Imad-ad-Dean Ahmad (also known as Dean Ahmad) (born August 11, 1948) is an Palestinian American scholar and the president of the Minaret of Freedom Institute, a libertarian Muslim think-tank. He also is president of the Islamic-American Zakat Foundation, a 501 (c)(3) tax-exempt religious and charitable organization which primarily serves poor and needy Muslims in the United States.[1]

Born at sea as his mother fled from Palestine, Ahmad was raised in Pennsylvania and earned a bachelor's degree from Harvard University (1970) and a doctoral degree in astronomy and astrophysics from the University of Arizona (1975).[2]

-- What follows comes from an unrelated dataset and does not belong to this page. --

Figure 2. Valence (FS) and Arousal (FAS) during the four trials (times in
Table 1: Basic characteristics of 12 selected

Ahmad teaches religion, science and freedom at the University of Maryland, College Park.[3] He also has taught courses at Georgetown University, the Johns Hopkins University, School for Advanced International Studies, and the Prince Alwaleed Center for Muslim–Christian Understanding.[2]

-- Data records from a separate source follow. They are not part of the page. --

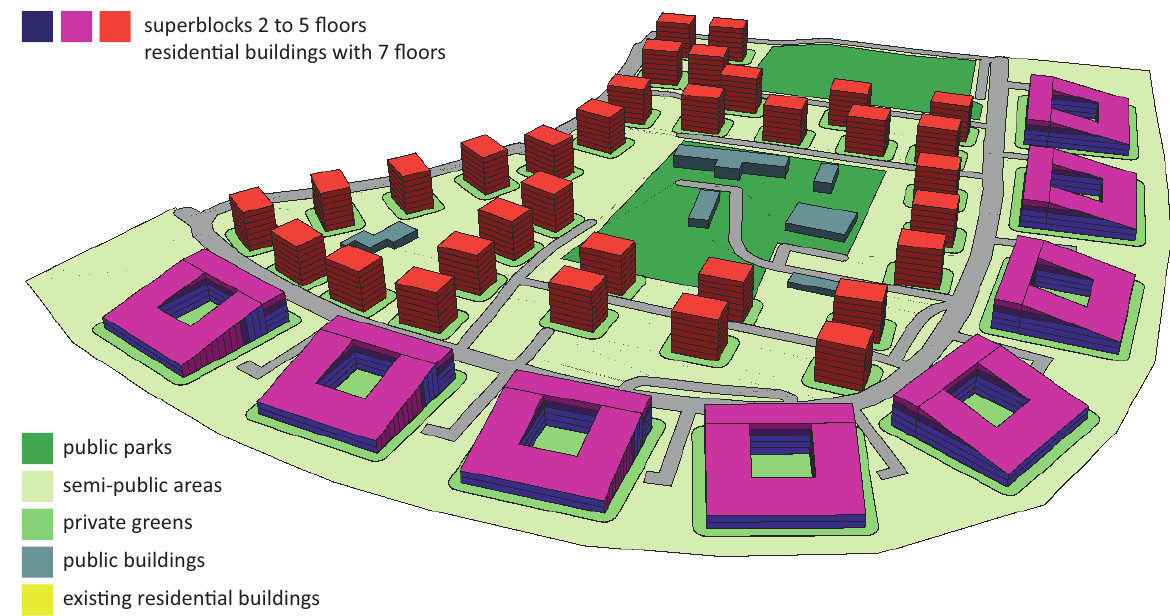
Figure 3. Alternative 1: “Economic alternative,” promoting the real‐estate level of the neighborhood. Urban Planning, 2021, Volume 6, Issue 4, Pages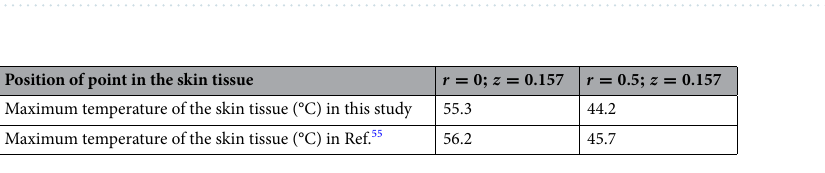
Exposure time (step time) Maximum temperature of the skin tissue (°C) 43.8 Table 2. The maximum temperature of the skin tissue obtained in this study for different exposure times.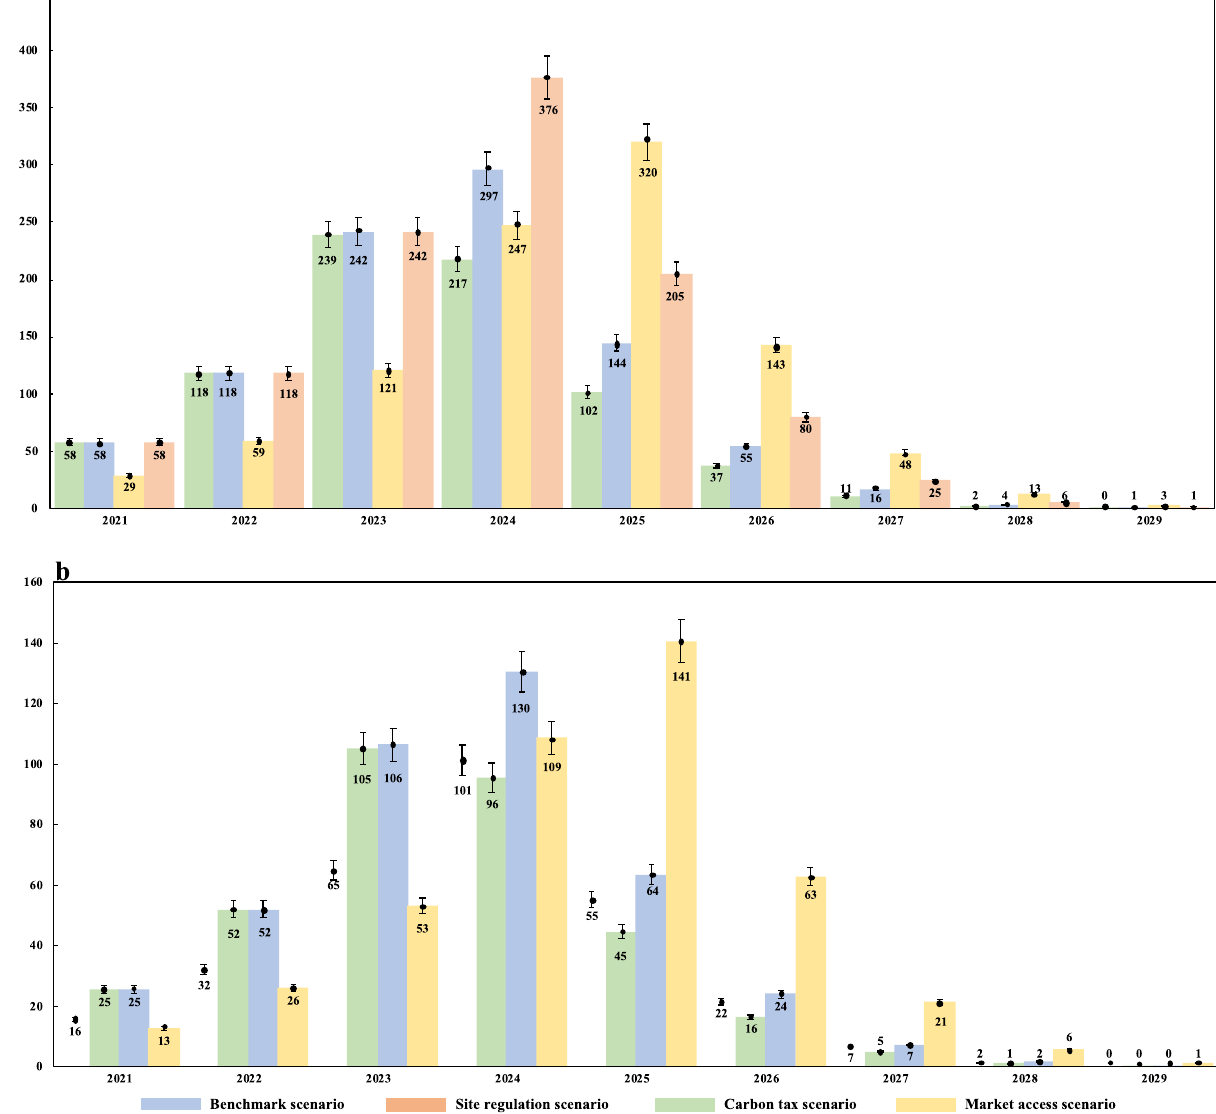
Fig. 2 Estimated annualized scenario simulation results. Estimated annualized energy consumption ( a ) and carbon emission fl ows ( b ) of Bitcoin operation in China are generated through monthly simulation results of BBCE modeling from 2021 to 2029. The blue, red, yellow, and green bars in a and b indicate the annual energy consumption and carbon emission fl ows of Chinese Bitcoin industry in benchmark, site regulation, market access, and carbon tax scenario, respectively. Each data is presented as mean values ± SEM based on 95% con fi dence intervals calculated by two-tailed t -tests ( p < 0 : 05). n = 204 emission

Ahmad is the author of the books Signs in the Heavens: A Muslim Astronomer's Perspective on Religion and Science and Islamic Rules of Order, co-editor of Islam and the West: A Dialog, and co-author of Islam and the Discovery of Freedom. His address on "Islam, Commerce and Business Ethics" was published in Nicholas Capaldi’s Business and Religion: A Clash of Civilizations?[4] He has been published by Middle East Policy, American Muslim Magazine, Economic Affairs and Georgetown Journal of International Affairs.[5]

Ahmad has been a frequent guest lecturer at the Foreign Services Institute. He is also the Islamic chaplain at the Perkins Hospital, Imam of the Dar-adh-Dhikr Mosque and arbitrator for the Coordinating Council of Muslim Organizations in the Greater Washington Metropolitan Area.[2]

Ahmad has written and spoken on Islam and legal and religious freedom, democracy in the Muslim world, Islamic civil society, property rights in Islam, women in Islam and female circumcision, Middle East conflicts in Palestine and Iraq, Palestinian human and property rights, terrorism and jihad, and American civil liberties.[5] Ahmad has been an outspoken critic of the role of neoconservatives in shaping United States' foreign policy, especially in the Middle East.[6]

During the 1990s Dean Ahmad participated in Maryland[7] and national Libertarian Party activities, including as platform committee chair[8] and member of the judiciary committee.[9] In 2001 Dr. Ahmad joined a delegation of American Muslims participating in the "First Conference on Jerusalem" in Beirut which was "dedicated to the liberation of Jerusalem."[10] He was a member of Academics for Ron Paul during congressman Paul's run for the 2008 presidential nomination.[11]